▶ [Exercise objective]
Work through the data below and give the number of lines holding "stains", nothing more.
··· Supplied data ···
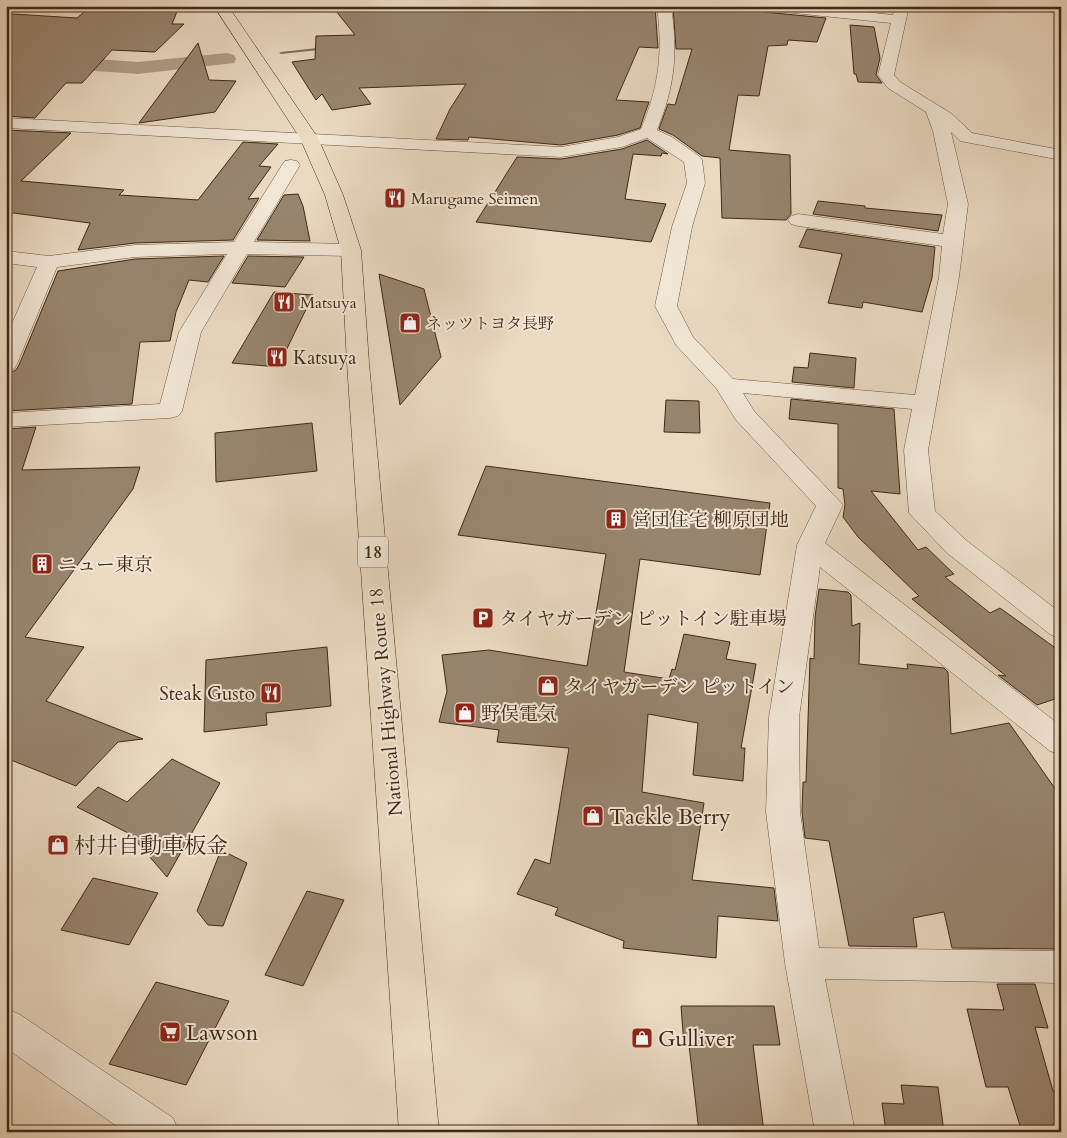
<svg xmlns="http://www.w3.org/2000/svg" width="1067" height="1138" viewBox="0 0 1067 1138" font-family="Cardo,'Noto Serif JP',serif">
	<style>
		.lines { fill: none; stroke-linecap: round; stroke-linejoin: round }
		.stream { fill: #836e5a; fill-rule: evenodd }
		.canal { fill: #b19d88; fill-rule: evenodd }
		.building { fill: #98856f; stroke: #3f2816 }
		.minor-casing { stroke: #6a5441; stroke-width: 1 }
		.major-casing { stroke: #3f2816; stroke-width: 1 }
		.highway-casing { stroke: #3f2816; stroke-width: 1 }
		.minor { fill: #f2e7d7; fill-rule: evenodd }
		.major { fill: #ebdac2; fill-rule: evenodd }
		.highway { fill: #ebdac2; fill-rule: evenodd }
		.labels { text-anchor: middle; stroke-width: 4; stroke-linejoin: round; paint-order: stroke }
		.far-poi-label { font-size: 16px; fill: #3f2816; stroke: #f2e7d7; text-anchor: start }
		.shield { fill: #f2e7d7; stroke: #756150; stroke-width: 1 }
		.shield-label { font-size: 18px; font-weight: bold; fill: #3f2816 }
		.poi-label { font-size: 19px; fill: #3f2816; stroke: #f2e7d7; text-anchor: start }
		.street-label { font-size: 19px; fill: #3f2816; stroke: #f2e7d7 }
		.near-poi-label { font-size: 22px; fill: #3f2816; stroke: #f2e7d7; text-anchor: start }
	</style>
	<rect width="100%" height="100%" fill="#ebdac2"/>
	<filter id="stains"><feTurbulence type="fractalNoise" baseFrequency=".004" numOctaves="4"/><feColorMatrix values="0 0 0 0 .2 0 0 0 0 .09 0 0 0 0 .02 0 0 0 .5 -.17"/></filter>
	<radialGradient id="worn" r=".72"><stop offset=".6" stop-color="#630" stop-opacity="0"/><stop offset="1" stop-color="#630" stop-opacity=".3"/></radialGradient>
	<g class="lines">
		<path class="stream" d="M326 47H328V49L281 54 279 53 281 52Z"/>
		<path class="canal" d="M227 53 234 55 236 59 234 63 138 74 53 68 46 66 44 62 46 58 53 56 138 62Z"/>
	</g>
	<path class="building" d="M332 6H655L658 48 639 47 616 100 649 102 645 113 640 128 618 135 561 145 469 137 468 140 436 139 450 109 466 84 359 88 371 104 332 110 322 94 316 100 292 62 315 59 316 36 355 35Z
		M673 6H738L757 8 764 12 826 18 817 42 788 40 787 45 768 46 759 96 738 95 729 150 790 155 791 214 786 220 722 218 720 158 702 156 673 135 659 129 668 104 675 105 692 49H676Z
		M90 7 148 10 178 9 172 24H184L155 52 112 50 82 83H66L35 118 6 116V16L13 14 77 18Z
		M850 25 874 27 880 58 876 75 882 83 858 82 856 74H854Z
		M198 43 209 80 236 81 215 112 139 123Z
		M6 130 71 133 21 181 124 190 119 195 198 200 243 142 278 144 259 166 271 167 248 199 259 198 233 240 135 243 78 250 90 223 6 212Z
		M647 140 668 154 662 153 661 156 633 154 625 199 666 204 651 242 476 222 517 157 561 159 622 149Z
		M298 194 303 206 310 241 257 240 284 195Z
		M818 201 865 206V208L942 215 938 231 813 214Z
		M807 229 935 247 932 278 922 312 863 302 862 308 828 303 842 254 799 247Z
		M224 256 208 282 189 280 176 312 170 341 140 342 132 404 6 411V386L12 372 16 370 19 365 58 271 135 259Z
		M248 256 304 257 285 287 232 283Z
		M379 274 424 289 441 357 400 405Z
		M274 292 313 295 278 367 232 363Z
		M810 353 856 358 854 388 792 382 794 367 808 368Z
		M791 399 894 409 900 494 871 491 918 550 926 547 954 574 945 577 990 613 1000 608 1061 652V697L1037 705 998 675 1006 676 912 599 919 596 858 537 843 517 845 505 843 489 838 488V424L789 419Z
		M666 400 699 401 700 433 664 432Z
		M312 423 317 471 216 482 215 433Z
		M36 427 22 470 140 467 133 489 25 637 84 647 46 701 143 739 118 742 76 786 6 758V429Z
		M486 466 770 503 760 575 640 559 624 672 669 679 672 669 675 670 684 634 730 642 726 659 756 664 741 748H745L743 781 693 775 698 723 648 714 642 792 704 803 692 880 774 888 778 921 718 916 716 958 623 948 624 941 555 915 558 908 517 894 535 859 550 864 569 748 497 742 499 730 439 722 447 691 442 655 489 650 587 666 606 554 458 535Z
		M819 589 848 592 851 595 852 626 860 623 859 664 908 669 907 664 944 668 948 672 951 734 1009 723 1061 797V949L952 948 944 912 913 918 917 947 849 946 829 841 805 838 802 812 803 782H806L810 658 814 659 815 617Z
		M327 647 331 706 266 713 267 725 204 732 206 660Z
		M172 759 220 783 167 877 130 834 77 807 98 787 127 802Z
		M221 850 247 863 223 926 208 925 197 911Z
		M93 878 158 893 129 945 61 930Z
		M307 891 344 900 303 986 265 975Z
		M156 982 229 1001 186 1085 109 1064Z
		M997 984H1035L1048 1028 1035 1027 1053 1091H1061V1132H1022L1008 1087H986L967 1009 1004 1010Z
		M681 1006H774L780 1045H753L764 1132H699L689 1045H684Z
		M901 1085 938 1087 944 1132H886L882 1103 904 1104Z"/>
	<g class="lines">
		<g class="minor-casing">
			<path id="minor" d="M657 6H671C678 53 675 86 657 130L672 137 699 156 702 160 705 183 692 227 677 306 693 337 733 379 915 395 939 277 942 246 798 226 791 224 788 220 791 216 798 214 943 234 948 204 933 131 926 112 888 88 878 75 891 23 764 10 757 6H809L893 15 895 6H909L894 75 900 82 952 114 972 133 1061 150V160L960 141 951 132 968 204 959 277 928 450 935 511 967 541 1061 613V638L1051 635 947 553 909 513 904 450 912 409 743 393 754 411 843 505 825 543 1061 726V755L1050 751 820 567 799 717 800 812 819 948 1061 951V983L825 979 855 1132H815L785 963 766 812 769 717 797 545 816 506 736 420 716 388 676 345 655 306 672 227 687 183 684 162 647 138 622 147 561 157 6 128V118L561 147 618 137 641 129C659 86 663 53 657 6Z
				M291 160 297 161 300 165 254 242 351 244 358 246 361 250 358 254 351 256 247 254 201 332 182 411 178 416 170 418 6 427V413L160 404 179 332 227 254 135 257 57 267 17 364 14 369 6 371V337L37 267 6 263V251L49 256 135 245 234 242 282 165 285 161Z
				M6 1009 19 1014 173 1118 179 1132H125L6 1048Z"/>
		</g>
		<g class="major-casing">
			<path id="major" d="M6 6H17L11 13 6 14Z"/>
		</g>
		<g class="highway-casing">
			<path id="highway" d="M214 6H228L318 138 343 195 361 250 369 363 439 1132H399L347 363 341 250 325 195 300 138Z"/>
		</g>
		<use href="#minor" class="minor"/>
		<use href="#major" class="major"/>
		<use href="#highway" class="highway"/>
	</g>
	<defs>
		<g id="restaurant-square" transform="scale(1.125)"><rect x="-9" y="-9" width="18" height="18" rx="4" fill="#8f2418" stroke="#f2e7d7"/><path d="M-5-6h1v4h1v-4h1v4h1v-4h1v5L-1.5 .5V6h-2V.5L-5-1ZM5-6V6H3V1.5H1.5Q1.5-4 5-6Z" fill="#fff"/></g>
		<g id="shop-square" transform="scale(1.125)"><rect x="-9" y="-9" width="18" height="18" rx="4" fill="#8f2418" stroke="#f2e7d7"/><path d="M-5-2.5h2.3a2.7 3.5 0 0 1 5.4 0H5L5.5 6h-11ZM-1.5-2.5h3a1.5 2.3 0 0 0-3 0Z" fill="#fff"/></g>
		<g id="building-square" transform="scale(1.125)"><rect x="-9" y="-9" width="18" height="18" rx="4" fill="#8f2418" stroke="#f2e7d7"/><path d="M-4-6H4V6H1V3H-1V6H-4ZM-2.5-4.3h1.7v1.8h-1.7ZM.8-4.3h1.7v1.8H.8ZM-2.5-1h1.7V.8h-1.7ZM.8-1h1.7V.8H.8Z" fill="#fff"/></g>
		<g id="parking-square" transform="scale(1.125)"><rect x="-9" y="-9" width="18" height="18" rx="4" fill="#8f2418" stroke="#f2e7d7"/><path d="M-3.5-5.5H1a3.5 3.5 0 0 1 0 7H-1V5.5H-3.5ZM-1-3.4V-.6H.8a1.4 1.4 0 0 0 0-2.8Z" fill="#fff"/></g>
		<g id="supermarket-square" transform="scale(1.125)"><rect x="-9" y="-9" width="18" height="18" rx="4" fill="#8f2418" stroke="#f2e7d7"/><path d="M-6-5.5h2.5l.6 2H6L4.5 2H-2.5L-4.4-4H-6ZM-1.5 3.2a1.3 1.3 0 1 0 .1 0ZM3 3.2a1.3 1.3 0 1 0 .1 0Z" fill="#fff"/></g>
	</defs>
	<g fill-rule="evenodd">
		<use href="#restaurant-square" x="395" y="198"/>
		<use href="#restaurant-square" x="284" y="302"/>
		<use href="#shop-square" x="410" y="323"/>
		<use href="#restaurant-square" x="277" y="357"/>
		<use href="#building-square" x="616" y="519"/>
		<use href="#building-square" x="42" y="564"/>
		<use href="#parking-square" x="483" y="618"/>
		<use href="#shop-square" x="548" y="686"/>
		<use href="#restaurant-square" x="271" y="693"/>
		<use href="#shop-square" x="465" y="713"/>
		<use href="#shop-square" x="593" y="816"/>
		<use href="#shop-square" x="58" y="845"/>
		<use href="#supermarket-square" x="170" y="1032"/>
		<use href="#shop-square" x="642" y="1038"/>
	</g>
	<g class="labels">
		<g class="far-poi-label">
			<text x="411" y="204">Marugame Seimen</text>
			<text x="300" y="308">Matsuya</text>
			<text x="426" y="329">ネッツトヨタ長野</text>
		</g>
		<rect class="shield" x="358" y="536.5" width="30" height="31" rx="4"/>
		<g class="shield-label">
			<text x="373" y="558">18</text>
		</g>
		<g class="poi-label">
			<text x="293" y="364">Katsuya</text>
			<text x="632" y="526">営団住宅 柳原団地</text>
			<text x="58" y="571">ニュー東京</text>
			<text x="499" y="625">タイヤガーデン ピットイン駐車場</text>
			<text x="564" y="693">タイヤガーデン ピットイン</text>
			<text x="255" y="700" text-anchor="end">Steak Gusto</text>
			<text x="481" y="720">野俣電気</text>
		</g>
		<g class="street-label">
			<text transform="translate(385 702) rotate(-95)" y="7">National Highway Route 18</text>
		</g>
		<g class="near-poi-label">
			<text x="609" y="824">Tackle Berry</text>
			<text x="74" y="853">村井自動車板金</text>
			<text x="186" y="1040">Lawson</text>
			<text x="658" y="1046">Gulliver</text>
		</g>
	</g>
	<rect width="1067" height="1138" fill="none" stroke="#ebdac2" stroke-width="25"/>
	<rect x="8" y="8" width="1052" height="1123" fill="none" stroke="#3f2816" stroke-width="2.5"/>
	<rect x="12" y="12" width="1042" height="1113" fill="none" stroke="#3f2816"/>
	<rect width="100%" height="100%" filter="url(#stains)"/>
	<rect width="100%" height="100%" fill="url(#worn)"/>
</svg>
···
▶ [Output for this exercise]
2